‘NanoMagic’ In Agriculture | Nanotechnology

‘NanoMagic’ In Agriculture | Nanotechnology

If you were given a blemished product and asked to identify the ground of it, wouldn’t you just feel like minimizing yourself a hundred thousand times so as to have a closer look at things with a better and much clearer perspective? Well that’s what exactly nanotechnology is all about.

Nanotechnology is comprehending and manipulating matter on a nano-scale level. Approaching materials at this level leads to novel and significantly improved properties and characteristics. At the subatomic level, materials are found to exhibit properties unlike their bulk counterparts.

(agrilearner)

For better understanding, the everyday newspaper that flies to your doorstep is 1,00,000 nanometers thick, the human hair is about 80,000 nanometers in diameter (Yes, you heard it right- “in diameter”) and there are 25,400,000 nanometers in an inch. Here we are dealing with materials smaller than one hundred thousandth the width of a human hair! To be more precise, say you have a marble which is in the nanometer scale, if you arrange and stack it’s replicas, then one meter would be the size of the Earth!

Why the hype?
The smaller size of the nanoparticles possess larger surface area, hence leading to a dramatic change in their physical, chemical, thermal, magnetic, optical and other properties and also a much active material characteristic comparatively. Due to their extremely large surface to mass ratio, they exhibit a unique behaviour. Needless to say, as we are marching towards better and sustainable technologies, the issues that come along are also reforming themselves. Hence, today we are in need of swift, reliable and economically viable systems to identify the snag, detect and control them. This is where nanotechnology comes in place.

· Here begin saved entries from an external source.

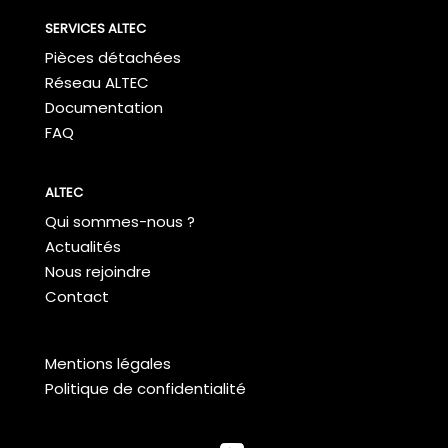
SERVICES ALTEC
Pièces détachées
Réseau ALTEC
Documentation
FAQ
ALTEC
Qui sommes-nous ?
Actualités
Nous rejoindre
Contact
Mentions légales
Politique de confidentialité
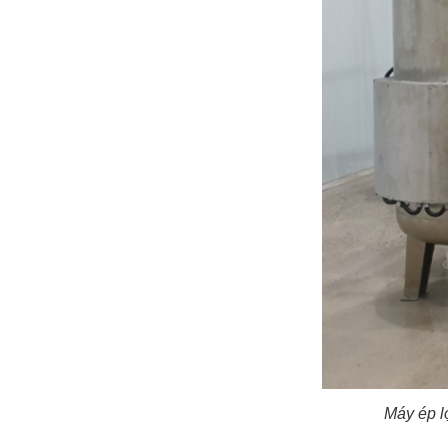
Máy ép l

Applications of nanotechnology in food and agriculture
Encouraging crop growth in hostile conditions by manipulating the crop’s genetic structure, detection of pathogens in food products, increased yield of crops by providing suitable pest management (nanosilver, nano alumino-silicate, titanium dioxide and carbon nanoparticles), increase in the shelf life of foods, enhancement of food quality and safety, reduced usage of harmful protective agents, nanocoatings on food contact surfaces (which acts as an antimicrobial coating), absorption of nanonutrients from the soil, nanoscale filters in purification systems, intelligent packaging of food materials, as reliable delivery systems for target delivery of nutrients and supplements, nutrient encapsulation, as steadfast nanocarrier systems, as nanofertilizers and nanopesticides, nanosensors for monitoring the soil quality and for crop protection, use of nanorods to detect phytotoxicity in plants, in producing genetically modified crops, nanofilters for cleaning the environment and in situnanosensors can also be used for shelf life and quality monitoring of foods.

Haunting Mystery of Nanotechnology
Though the term ‘Nanotechnology’ was coined way back in 1974 by Professor Norio Taniguchi, it still remains a haunting mystery for most of us. The fear of nanoparticles getting accumulated in the food chain is preventing elaborate incorporation of them in daily lives. Due to their small size, they are believed to travel a long way into the environment. Nano particles might lead to unforeseen impact on human health.
Nanotechnology may give way to ‘grey goo’ which are tiny self-replicatory robots which can be disastrous. The fear of all this is preventing us from extending an optimistic hand to explore the numerous opportunities that nanotechnology has in reserve for mankind. Hence it is important for a multidisciplinary convergence of researchers and scientists to connect and assess the conception in order to completely traverse the untouched horizons of nanotechnology. The day is not far when we can experience the future that we had so long been witnessing only in science fiction books and movies, come LIVE.